Researchers take aim at circadian clock in deadly brain cancer

Summary: Glioblastoma stem cells’ circadian clocks ramp up the cells’ metabolism, making them stronger, more resistant to treatment, and able to divide and multiply more rapidly. By targeting the stem cells with a small molecule drug, researchers found mice models lived longer and their tumors shrank.

Source: USC

Scientists at USC and UC San Diego have discovered a potential novel target for treating glioblastoma, the deadly brain cancer that took the life of Sen. John McCain and kills 15,000 Americans a year.

The target is the circadian “clock” found within the tumor stem cells, which governs how the tumor grows, multiplies and develops resistance to current treatments.

“We think this is opening the door to a whole new range of therapies,” said Steve Kay, Provost Professor of neurology, biomedical engineering and biological sciences at the Keck School of Medicine of USC, who is working with Jeremy Rich, a neuro-oncologist at University of California, San Diego who specializes in malignant brain tumors. “It’s a great example of collaboration and convergence.”

Kay and Rich report their findings today in Cancer Discovery.

Glioblastoma is rare but nearly always fatal, striking adults in their mid-60s. Average survival is only 15 months. That’s because this type of cancer infiltrates surrounding brain tissue, making it impossible to eradicate, even after surgery, radiation and chemotherapy. The tumor comes back, growing from stubborn cancer stem cells left behind.

Now scientists are focusing on a new potential vulnerability in those left-behind stem cells.

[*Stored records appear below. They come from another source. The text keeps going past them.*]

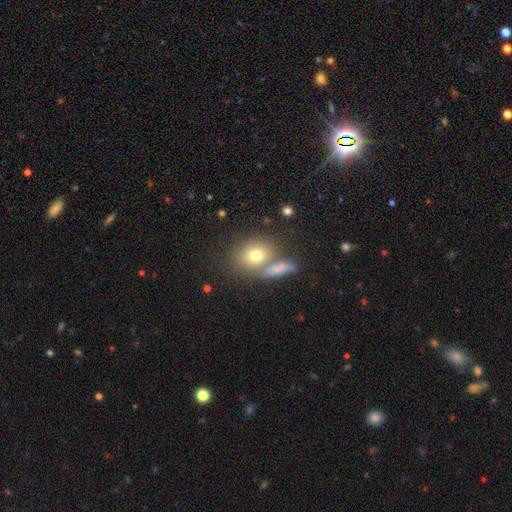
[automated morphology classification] smooth_or_featured: smooth (p=0.73) [alt: featured or disk p=0.16]
how_rounded: round (p=0.55) [alt: in between p=0.42]
merging: none (p=0.56) [alt: merger p=0.28]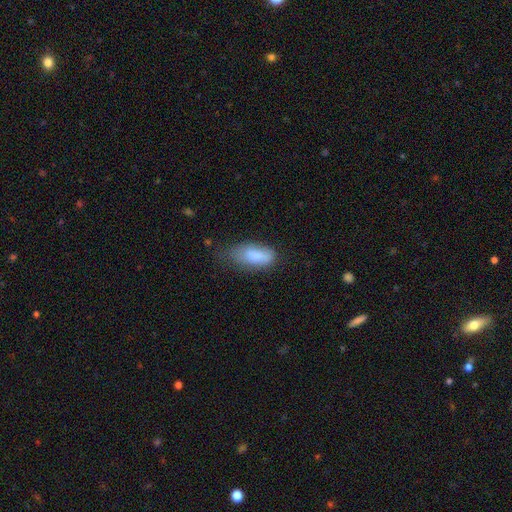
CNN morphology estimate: Smooth or featured? Predicted: smooth (p=0.82). How rounded? Predicted: in between (p=0.87). Merging? Predicted: none (p=0.44).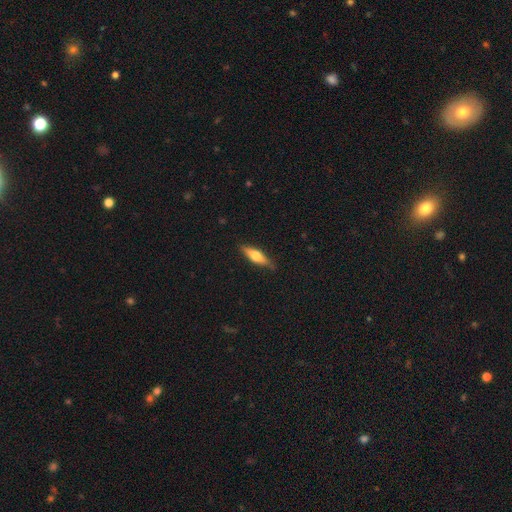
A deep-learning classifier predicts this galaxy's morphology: smooth-or-featured: smooth: 50% | featured or disk: 44% | star or artifact: 6%
  how-rounded: cigar-shaped: 59% | in between: 38% | round: 2%
  merging: none: 84% | minor disturbance: 12% | major disturbance: 2% | merger: 1%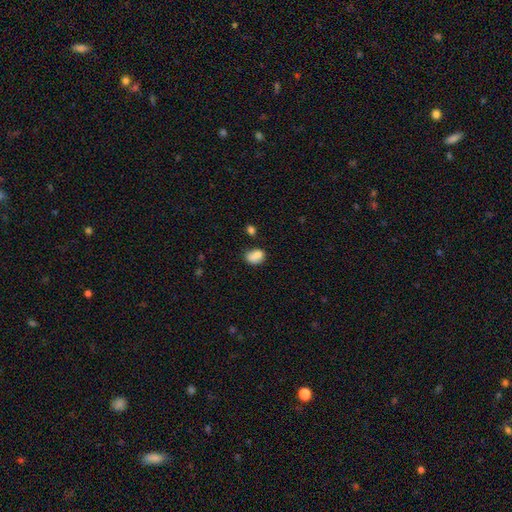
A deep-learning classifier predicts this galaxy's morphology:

Kay is a pioneer in the study of circadian rhythms and the biochemical circadian clocks that regulate hundreds of activities, from sleep to digestion to body temperature.

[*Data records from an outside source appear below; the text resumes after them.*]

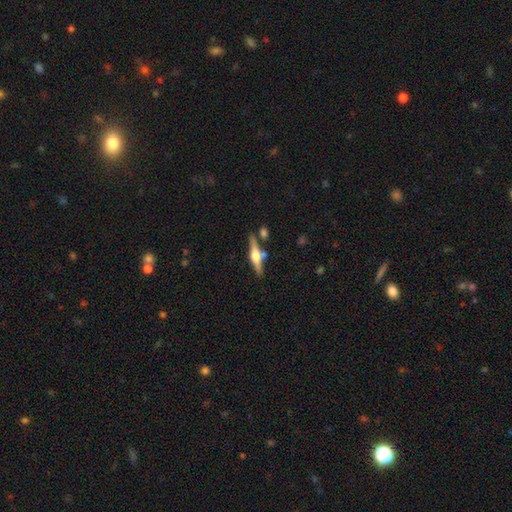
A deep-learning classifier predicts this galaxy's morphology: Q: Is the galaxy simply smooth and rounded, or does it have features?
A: featured or disk — 75%.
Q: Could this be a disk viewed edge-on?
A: yes — 97%.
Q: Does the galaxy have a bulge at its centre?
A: rounded — 93%.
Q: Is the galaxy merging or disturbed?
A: none — 77%.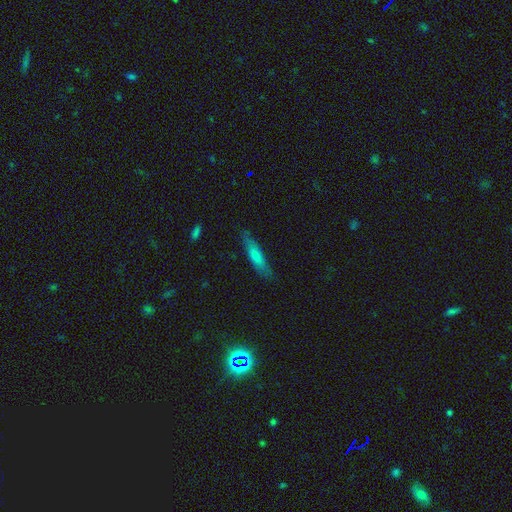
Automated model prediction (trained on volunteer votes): Overall: smooth (62%; featured or disk 31%). How rounded: cigar-shaped (85%). Merging: none (84%).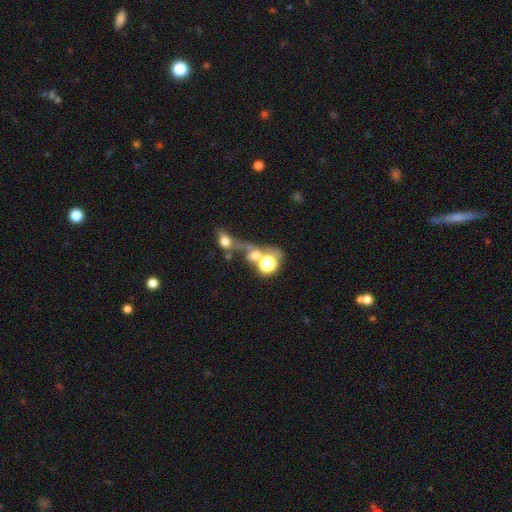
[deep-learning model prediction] smooth_or_featured: smooth (p=0.50) [alt: star or artifact p=0.28]
how_rounded: round (p=0.62) [alt: in between p=0.33]
merging: merger (p=0.55) [alt: none p=0.23]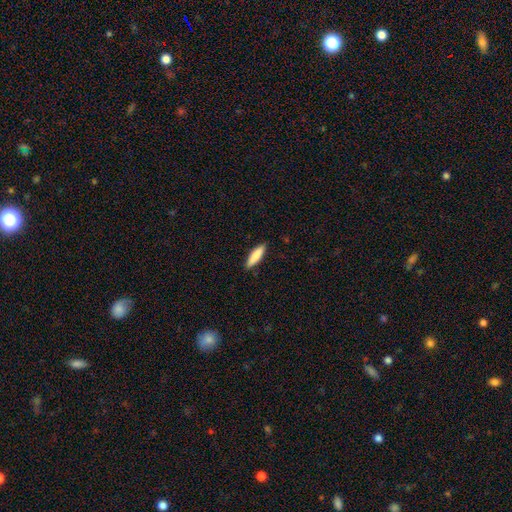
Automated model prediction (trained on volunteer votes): Morphology: type=smooth (85%); roundness=cigar-shaped (68%); merging=none (89%).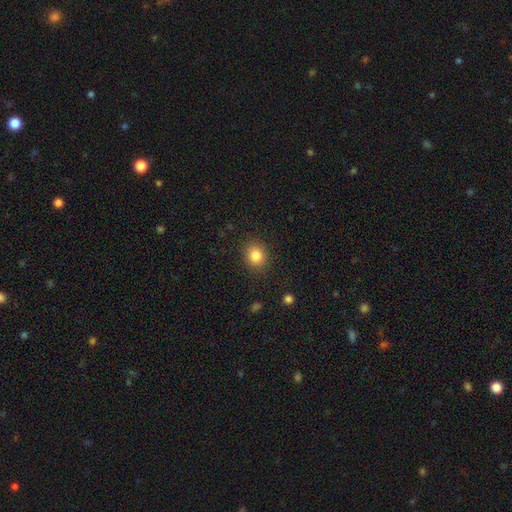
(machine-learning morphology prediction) smooth_or_featured: smooth (p=0.83) [alt: star or artifact p=0.10]
how_rounded: round (p=0.69) [alt: in between p=0.30]
merging: none (p=0.87) [alt: minor disturbance p=0.09]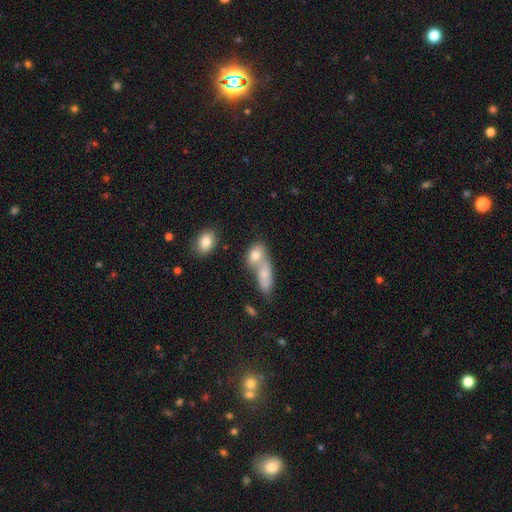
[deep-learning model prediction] A smooth galaxy with no disk features (52%) that is in between round and cigar-shaped (55%).

Vote fractions:
- Smooth or featured? smooth: 52% / featured or disk: 30% / star or artifact: 17%
- How rounded? in between: 55% / cigar-shaped: 27% / round: 18%
- Merging? merger: 47% / none: 37% / minor disturbance: 10% / major disturbance: 6%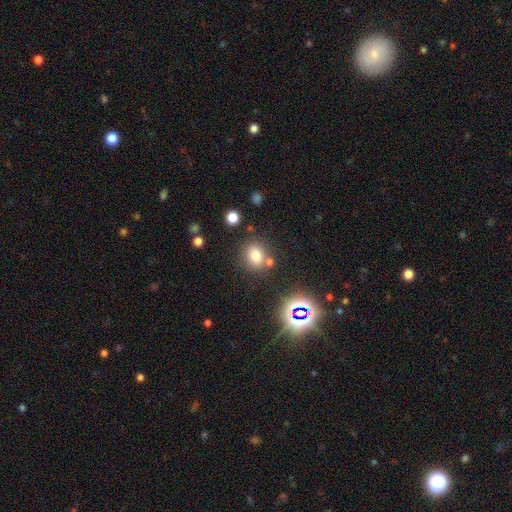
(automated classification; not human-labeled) smooth-or-featured: smooth: 76% | star or artifact: 16% | featured or disk: 8%
  how-rounded: round: 65% | in between: 34% | cigar-shaped: 1%
  merging: none: 71% | merger: 13% | minor disturbance: 12% | major disturbance: 4%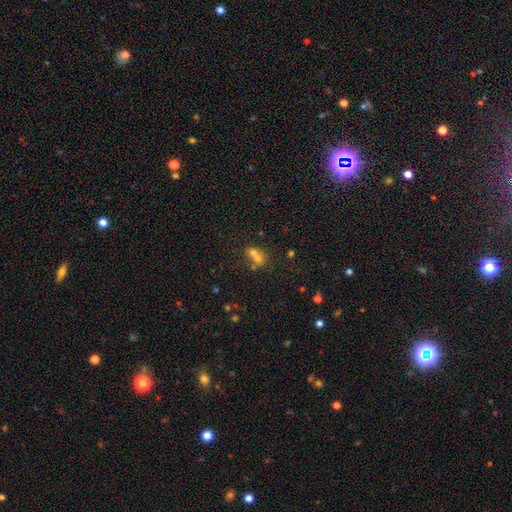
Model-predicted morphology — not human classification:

Circadian clocks are comprised of specific protein molecules that interact in cells throughout the body, controlling how they grow, replicate and repair damage to their DNA. When circadian timing is off in cells, it can cause disease. Biological clocks that run fast or slow can result in disrupted or abnormal circadian rhythms, increasing the risk of developing cancer in some people.

This shows a brain

The target is the circadian “clock” found within the tumor stem cells, which governs how the tumor grows, multiplies and develops resistance to current treatments. The image is in the public domain.

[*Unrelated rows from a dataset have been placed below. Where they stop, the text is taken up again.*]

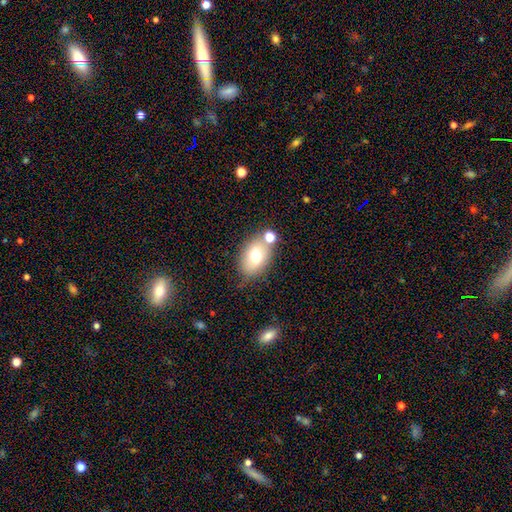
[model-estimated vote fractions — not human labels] Smooth or featured? smooth (70%)
How rounded? in between (83%)
Merging? none (63%)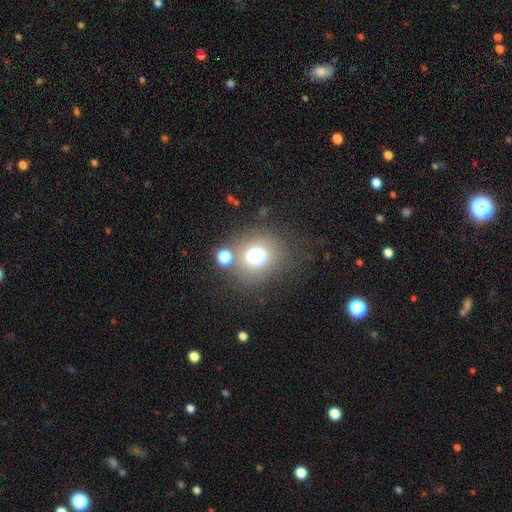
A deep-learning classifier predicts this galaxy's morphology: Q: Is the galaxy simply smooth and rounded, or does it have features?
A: smooth — 73%.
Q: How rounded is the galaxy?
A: round — 74%.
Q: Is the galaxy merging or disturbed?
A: none — 67%.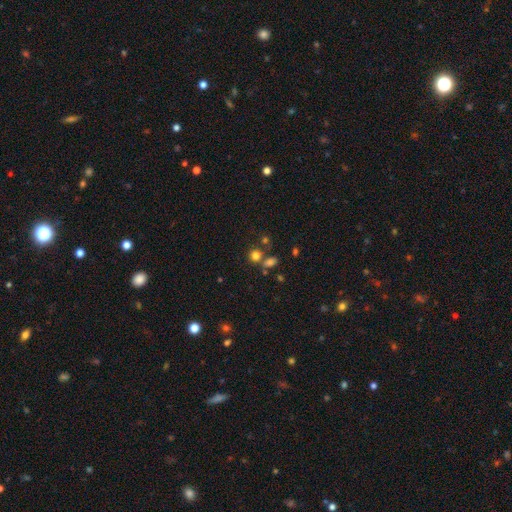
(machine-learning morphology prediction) Smooth or featured?
  - smooth: 75% *
  - star or artifact: 17%
  - featured or disk: 8%
How rounded?
  - round: 82% *
  - in between: 17%
  - cigar-shaped: 1%
Merging?
  - none: 63% *
  - merger: 23%
  - minor disturbance: 10%
  - major disturbance: 4%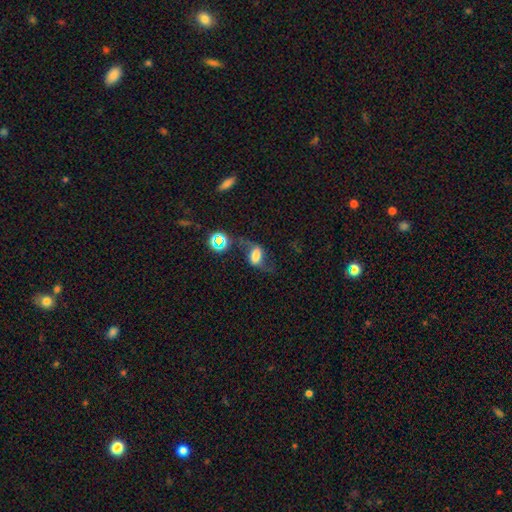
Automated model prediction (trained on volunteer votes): Smooth or featured? featured or disk (44%)
Merging? none (51%)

When the team first examined the biological clocks of glioblastoma stem cells in the lab, Kay said the researchers found them “on steroids, on overdrive.” The cells’ circadian clock was ramping up the cells’ metabolism, making the cells stronger and more resistant to treatment and able to divide and multiply rapidly.

In collaboration with Synchronicity Pharma, a San Francisco-based biotechnology company, they used a small-molecule drug to target the proteins in the stem cells’ circadian clocks to disrupt their activity. The ramped-up metabolism abated, and the cells quickly died.

“This was a striking, amazing result nobody really predicted,” Kay said.

Small-molecule drugs can enter cells easily and in this case, cross the blood-brain barrier in mouse models of the disease.

Next, the researchers tested the small-molecule drug in an animal model of glioblastoma. They found the animal models lived longer and the tumor shrank in size.

“This lays the groundwork for us to explore this as a novel therapy for glioblastoma,” Kay said. “In the near future, we’re going to do more work with animal models of the tumor and compare our new drug with the current standard of care. Perhaps we can one day contribute towards meeting this terrible unmet medical need.”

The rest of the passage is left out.